Royalty Distributions ‘Hit Dramatically’ for April-June Quarter, APRA Warns

Royalty payments to creators across Australia have been “hit dramatically” due to the health crisis, and will contract by double-digits, APRA has warned.

COVID-19 and the current recession will impact distributions for the April-June quarter, which will be reflected in the November royalty payment, the PRO confirms in a statement. Though digital continued to grow, taking some of the brunt, the royalty payment due in mid-November will be down 11% compared to the same quarter last year.

APRA makes quarterly royalty distributions each year from its domestic license fees.

The pandemic and its aftershocks have been felt across APRA’s activities.

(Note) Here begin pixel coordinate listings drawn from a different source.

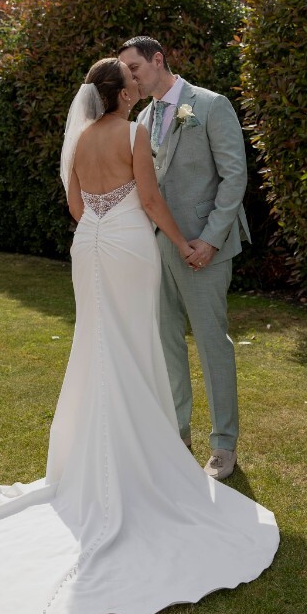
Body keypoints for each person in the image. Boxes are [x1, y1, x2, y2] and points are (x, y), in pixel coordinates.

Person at [0, 58, 278, 614]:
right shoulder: (135, 132)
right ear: (120, 94)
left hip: (89, 247)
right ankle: (145, 458)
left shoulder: (79, 137)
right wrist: (180, 237)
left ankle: (93, 460)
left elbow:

The organization has let go almost 20% of its staff in the quarter, which frees-up the burden of salaries, the largest part of its expenses.

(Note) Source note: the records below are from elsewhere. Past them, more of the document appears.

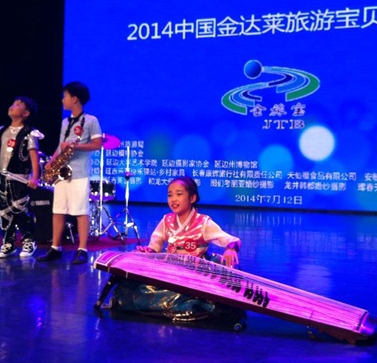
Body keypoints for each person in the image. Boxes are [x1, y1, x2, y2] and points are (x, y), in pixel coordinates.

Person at [110, 176, 243, 321]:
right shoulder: (167, 220)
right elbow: (155, 245)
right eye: (170, 195)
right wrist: (148, 251)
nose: (173, 199)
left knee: (188, 294)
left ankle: (196, 304)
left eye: (179, 194)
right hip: (170, 270)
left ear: (192, 198)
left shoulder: (203, 223)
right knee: (138, 287)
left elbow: (232, 240)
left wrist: (231, 249)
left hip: (194, 274)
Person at [37, 81, 102, 265]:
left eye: (65, 96)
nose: (62, 100)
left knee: (80, 211)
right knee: (58, 210)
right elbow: (60, 145)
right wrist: (51, 162)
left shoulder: (91, 120)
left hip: (79, 172)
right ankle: (55, 248)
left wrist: (75, 146)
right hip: (62, 173)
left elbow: (97, 144)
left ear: (74, 98)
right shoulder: (65, 122)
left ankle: (82, 250)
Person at [0, 96, 43, 258]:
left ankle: (28, 240)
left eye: (18, 105)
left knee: (21, 210)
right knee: (4, 211)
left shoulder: (29, 133)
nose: (13, 106)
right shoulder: (2, 131)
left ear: (26, 113)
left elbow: (34, 156)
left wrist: (35, 177)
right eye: (13, 103)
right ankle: (8, 243)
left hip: (19, 178)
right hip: (2, 178)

In a breakdown of its revenue streams, APRA noted:
– Digital (including Spotify, YouTube, Facebook and Netflix). Net distributable revenue (NDR) increased by 27% compared to the same quarter last year. Digital makes up just over 50% of the total June quarter royalty distribution.

- Commercial TV. Royalties decreased by 20% compared to the same quarter last year, due largely to several factors: a recently revised commercial TV license scheme, a reduction in TV advertising revenue, and a “large reduction” in revenue from background music, played in retail, hotels, fitness and other venues which were shuttered during the period.

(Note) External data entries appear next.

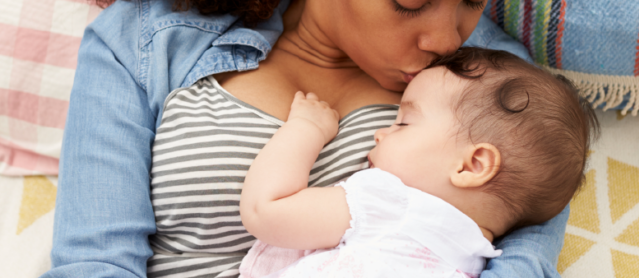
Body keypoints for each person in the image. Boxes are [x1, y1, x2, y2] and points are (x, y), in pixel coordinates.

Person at [44, 0, 573, 277]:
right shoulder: (146, 42)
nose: (447, 40)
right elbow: (95, 261)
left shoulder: (507, 94)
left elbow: (519, 264)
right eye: (410, 2)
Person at [237, 47, 597, 277]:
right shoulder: (476, 262)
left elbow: (266, 209)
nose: (381, 133)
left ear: (471, 165)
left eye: (404, 122)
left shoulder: (392, 202)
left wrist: (305, 128)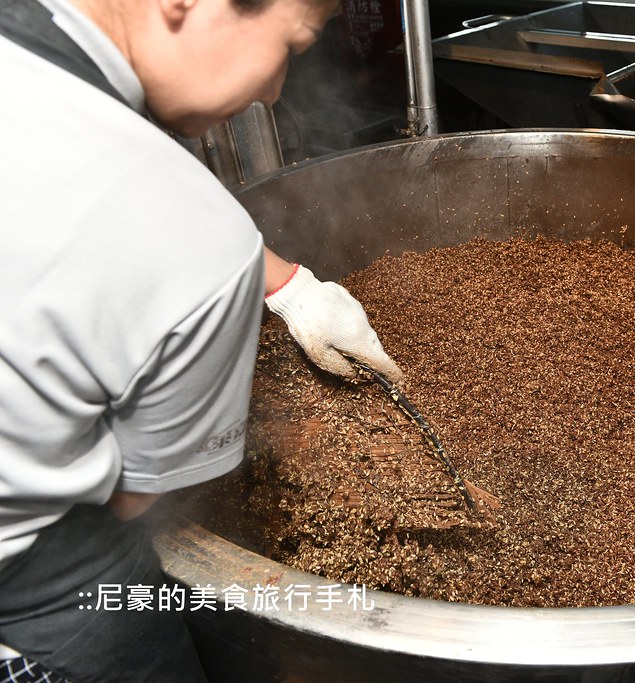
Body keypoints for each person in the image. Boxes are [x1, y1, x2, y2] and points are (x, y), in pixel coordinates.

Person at [0, 0, 403, 677]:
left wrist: (290, 287)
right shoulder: (198, 250)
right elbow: (133, 496)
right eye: (295, 45)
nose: (274, 92)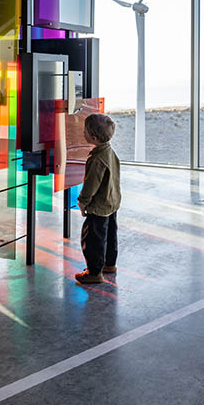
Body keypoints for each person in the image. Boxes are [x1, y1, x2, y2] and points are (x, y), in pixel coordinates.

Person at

- Subscription TV: Royalty distributions are largely unchanged.

- Commercial Radio: Royalties declined by 57% versus the same quarter last year due to a pullback from advertising revenue and from background music licenses.

- Concerts/Events: A 24% decline in concert royalty payments compared to the same period last year.

- Cinema and Nightclubs: Royalty distribution from cinema reduced by 76% and nightclubs by 82%.

The results aren’t unexpected.

Last month, APRA AMCOS reported a downgraded financial year and a small decline in royalty distributions, due to the effects of COVID-19 and last summer’s bushfire season, with public performance income the hardest hit.

“With restrictions remaining on live music, concerts and touring,” reads a statement issued with publication of its Year In Review, “music royalties are expected to take a more substantial hit in 2020-21.”